Copy each line of the listing that includes "self".

*TASK MATERIAL*:
● ● ●
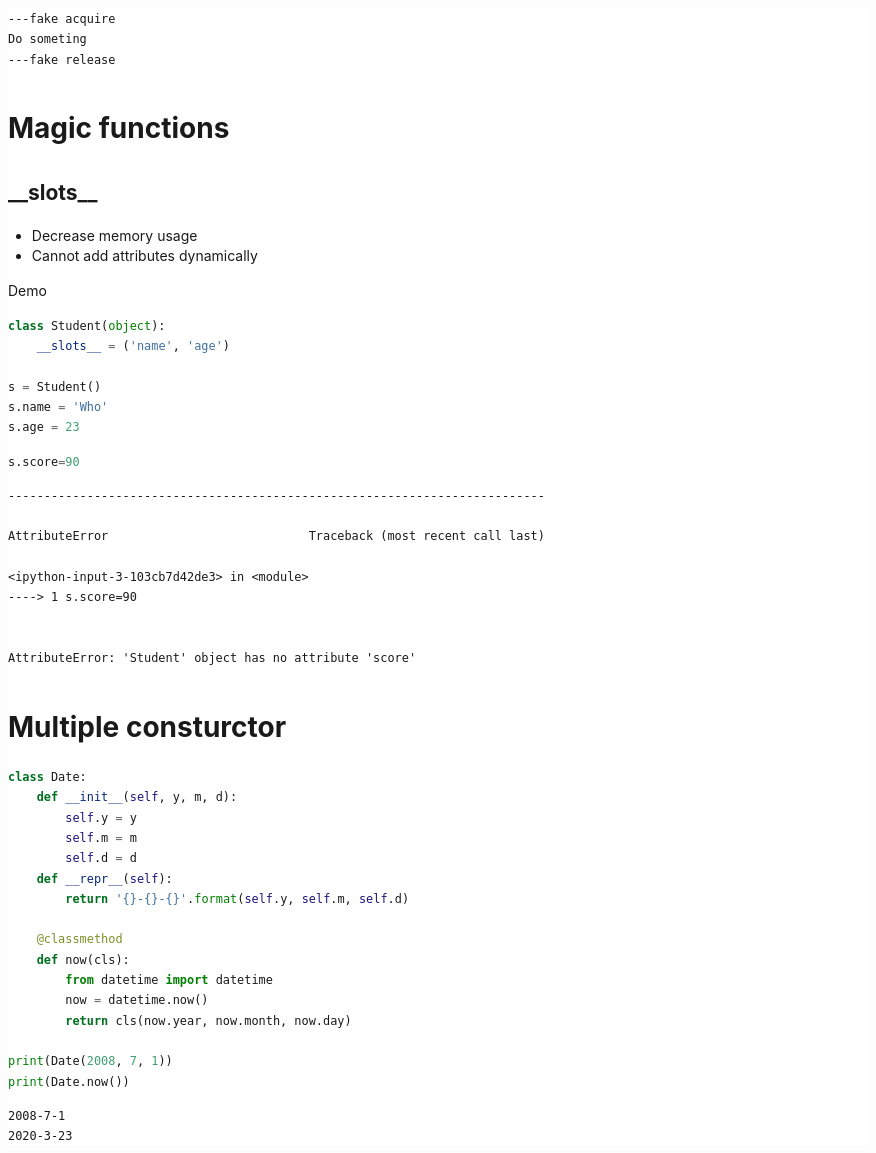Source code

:     ---fake acquire
    Do someting
    ---fake release
    

# Magic functions

## \_\_slots\_\_
- Decrease memory usage
- Cannot add attributes dynamically

Demo


```python
class Student(object):
    __slots__ = ('name', 'age')

s = Student()
s.name = 'Who'
s.age = 23
```


```python
s.score=90
```


    ---------------------------------------------------------------------------

    AttributeError                            Traceback (most recent call last)

    <ipython-input-3-103cb7d42de3> in <module>
    ----> 1 s.score=90
    

    AttributeError: 'Student' object has no attribute 'score'


# Multiple consturctor


```python
class Date:
    def __init__(self, y, m, d):
        self.y = y
        self.m = m
        self.d = d
    def __repr__(self):
        return '{}-{}-{}'.format(self.y, self.m, self.d)
    
    @classmethod
    def now(cls):
        from datetime import datetime
        now = datetime.now()
        return cls(now.year, now.month, now.day)

print(Date(2008, 7, 1))
print(Date.now())
```

    2008-7-1
    2020-3-23
    


```python

```
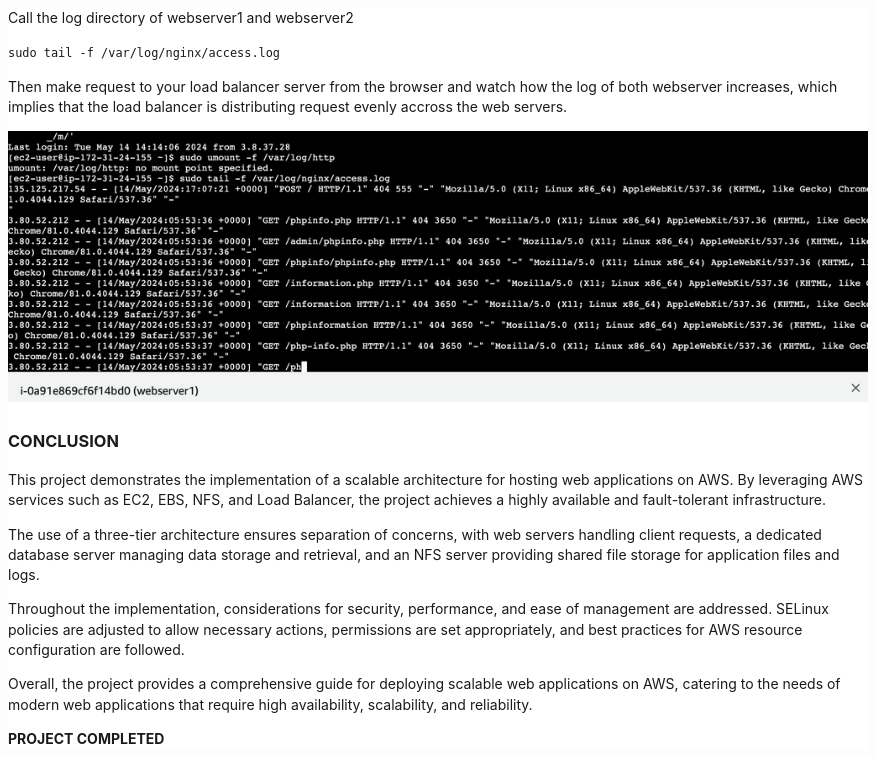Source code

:Call the log directory of webserver1 and webserver2
```
sudo tail -f /var/log/nginx/access.log
```

Then make request to your load balancer server from the browser and watch how the log of both webserver increases, which implies that the load balancer is distributing request evenly accross the web servers. 

![](Images/tailinglogs.png)


### CONCLUSION

This project demonstrates the implementation of a scalable architecture for hosting web applications on AWS. By leveraging AWS services such as EC2, EBS, NFS, and Load Balancer, the project achieves a highly available and fault-tolerant infrastructure.

The use of a three-tier architecture ensures separation of concerns, with web servers handling client requests, a dedicated database server managing data storage and retrieval, and an NFS server providing shared file storage for application files and logs.

Throughout the implementation, considerations for security, performance, and ease of management are addressed. SELinux policies are adjusted to allow necessary actions, permissions are set appropriately, and best practices for AWS resource configuration are followed.

Overall, the project provides a comprehensive guide for deploying scalable web applications on AWS, catering to the needs of modern web applications that require high availability, scalability, and reliability.

**PROJECT COMPLETED**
● ● ●
*TASK OUTPUT*:
    def __init__(self, y, m, d):
        self.y = y
        self.m = m
        self.d = d
    def __repr__(self):
        return '{}-{}-{}'.format(self.y, self.m, self.d)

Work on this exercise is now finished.